▶ [What is being asked]: Reproduce every record below exactly as written, but leave out any pictures.

(Data records begins)

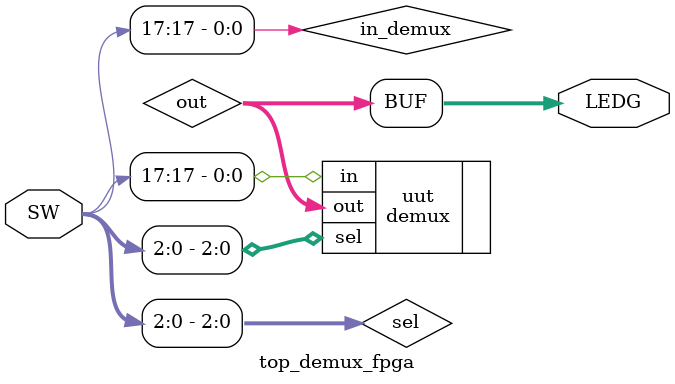
<source format=v>
/*Este modulo se debugea directamente en la FPGA para observar el "demultiplexor"
esta haciendo uso del archivo demux.v*/

/*This module is part from demux functionaly allow the main 
	functionality in the fpga instance
Was did by: Team14: Alonso Emmanuel Lopez Macias & Cesar Eduardo Inda Ceniceros
*/

module top_demux_fpga(
    input  wire [17:0] SW,
    output wire [7:0] LEDG
);

    wire [2:0] sel = SW[2:0];
    wire in_demux = SW[17];
    wire [7:0] out;

    demux #(.WIDTH(1), .CHANNELS(8)) uut (
        .in(in_demux),
        .sel(sel),
        .out(out)
    );

    assign LEDG = out;

endmodule

</source>
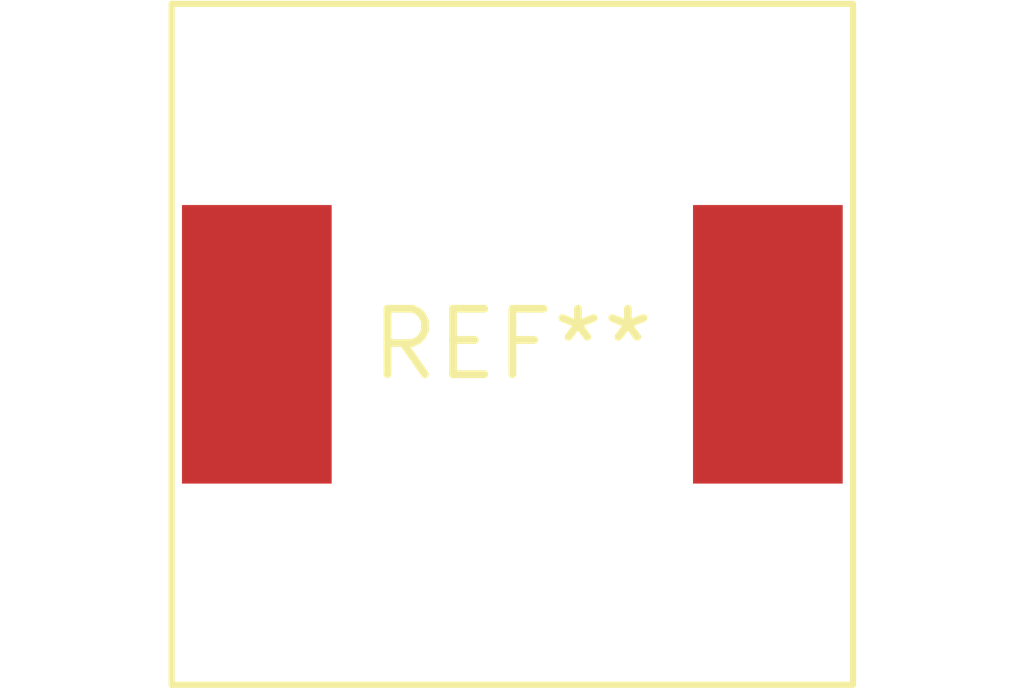
<source format=kicad_pcb>
(kicad_pcb (version 20240108) (generator pcbnew)

  (general
    (thickness 1.6)
  )

  (paper "A4")
  (layers
    (0 "F.Cu" signal)
    (31 "B.Cu" signal)
    (32 "B.Adhes" user "B.Adhesive")
    (33 "F.Adhes" user "F.Adhesive")
    (34 "B.Paste" user)
    (35 "F.Paste" user)
    (36 "B.SilkS" user "B.Silkscreen")
    (37 "F.SilkS" user "F.Silkscreen")
    (38 "B.Mask" user)
    (39 "F.Mask" user)
    (40 "Dwgs.User" user "User.Drawings")
    (41 "Cmts.User" user "User.Comments")
    (42 "Eco1.User" user "User.Eco1")
    (43 "Eco2.User" user "User.Eco2")
    (44 "Edge.Cuts" user)
    (45 "Margin" user)
    (46 "B.CrtYd" user "B.Courtyard")
    (47 "F.CrtYd" user "F.Courtyard")
    (48 "B.Fab" user)
    (49 "F.Fab" user)
    (50 "User.1" user)
    (51 "User.2" user)
    (52 "User.3" user)
    (53 "User.4" user)
    (54 "User.5" user)
    (55 "User.6" user)
    (56 "User.7" user)
    (57 "User.8" user)
    (58 "User.9" user)
  )

  (setup
    (pad_to_mask_clearance 0)
    (pcbplotparams
      (layerselection 0x00010fc_ffffffff)
      (plot_on_all_layers_selection 0x0000000_00000000)
      (disableapertmacros false)
      (usegerberextensions false)
      (usegerberattributes false)
      (usegerberadvancedattributes false)
      (creategerberjobfile false)
      (dashed_line_dash_ratio 12.000000)
      (dashed_line_gap_ratio 3.000000)
      (svgprecision 4)
      (plotframeref false)
      (viasonmask false)
      (mode 1)
      (useauxorigin false)
      (hpglpennumber 1)
      (hpglpenspeed 20)
      (hpglpendiameter 15.000000)
      (dxfpolygonmode false)
      (dxfimperialunits false)
      (dxfusepcbnewfont false)
      (psnegative false)
      (psa4output false)
      (plotreference false)
      (plotvalue false)
      (plotinvisibletext false)
      (sketchpadsonfab false)
      (subtractmaskfromsilk false)
      (outputformat 1)
      (mirror false)
      (drillshape 1)
      (scaleselection 1)
      (outputdirectory "")
    )
  )

  (net 0 "")

  (footprint "L_Neosid_SM-NE127" (layer "F.Cu") (at 0 0))

)

</source>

(Data records ends)

▶ [Output]:
<source format=v>
/*Este modulo se debugea directamente en la FPGA para observar el "demultiplexor"
esta haciendo uso del archivo demux.v*/

/*This module is part from demux functionaly allow the main 
	functionality in the fpga instance
Was did by: Team14: Alonso Emmanuel Lopez Macias & Cesar Eduardo Inda Ceniceros
*/

module top_demux_fpga(
    input  wire [17:0] SW,
    output wire [7:0] LEDG
);

    wire [2:0] sel = SW[2:0];
    wire in_demux = SW[17];
    wire [7:0] out;

    demux #(.WIDTH(1), .CHANNELS(8)) uut (
        .in(in_demux),
        .sel(sel),
        .out(out)
    );

    assign LEDG = out;

endmodule

</source>
<source format=kicad_pcb>
(kicad_pcb (version 20240108) (generator pcbnew)

  (general
    (thickness 1.6)
  )

  (paper "A4")
  (layers
    (0 "F.Cu" signal)
    (31 "B.Cu" signal)
    (32 "B.Adhes" user "B.Adhesive")
    (33 "F.Adhes" user "F.Adhesive")
    (34 "B.Paste" user)
    (35 "F.Paste" user)
    (36 "B.SilkS" user "B.Silkscreen")
    (37 "F.SilkS" user "F.Silkscreen")
    (38 "B.Mask" user)
    (39 "F.Mask" user)
    (40 "Dwgs.User" user "User.Drawings")
    (41 "Cmts.User" user "User.Comments")
    (42 "Eco1.User" user "User.Eco1")
    (43 "Eco2.User" user "User.Eco2")
    (44 "Edge.Cuts" user)
    (45 "Margin" user)
    (46 "B.CrtYd" user "B.Courtyard")
    (47 "F.CrtYd" user "F.Courtyard")
    (48 "B.Fab" user)
    (49 "F.Fab" user)
    (50 "User.1" user)
    (51 "User.2" user)
    (52 "User.3" user)
    (53 "User.4" user)
    (54 "User.5" user)
    (55 "User.6" user)
    (56 "User.7" user)
    (57 "User.8" user)
    (58 "User.9" user)
  )

  (setup
    (pad_to_mask_clearance 0)
    (pcbplotparams
      (layerselection 0x00010fc_ffffffff)
      (plot_on_all_layers_selection 0x0000000_00000000)
      (disableapertmacros false)
      (usegerberextensions false)
      (usegerberattributes false)
      (usegerberadvancedattributes false)
      (creategerberjobfile false)
      (dashed_line_dash_ratio 12.000000)
      (dashed_line_gap_ratio 3.000000)
      (svgprecision 4)
      (plotframeref false)
      (viasonmask false)
      (mode 1)
      (useauxorigin false)
      (hpglpennumber 1)
      (hpglpenspeed 20)
      (hpglpendiameter 15.000000)
      (dxfpolygonmode false)
      (dxfimperialunits false)
      (dxfusepcbnewfont false)
      (psnegative false)
      (psa4output false)
      (plotreference false)
      (plotvalue false)
      (plotinvisibletext false)
      (sketchpadsonfab false)
      (subtractmaskfromsilk false)
      (outputformat 1)
      (mirror false)
      (drillshape 1)
      (scaleselection 1)
      (outputdirectory "")
    )
  )

  (net 0 "")

  (footprint "L_Neosid_SM-NE127" (layer "F.Cu") (at 0 0))

)

</source>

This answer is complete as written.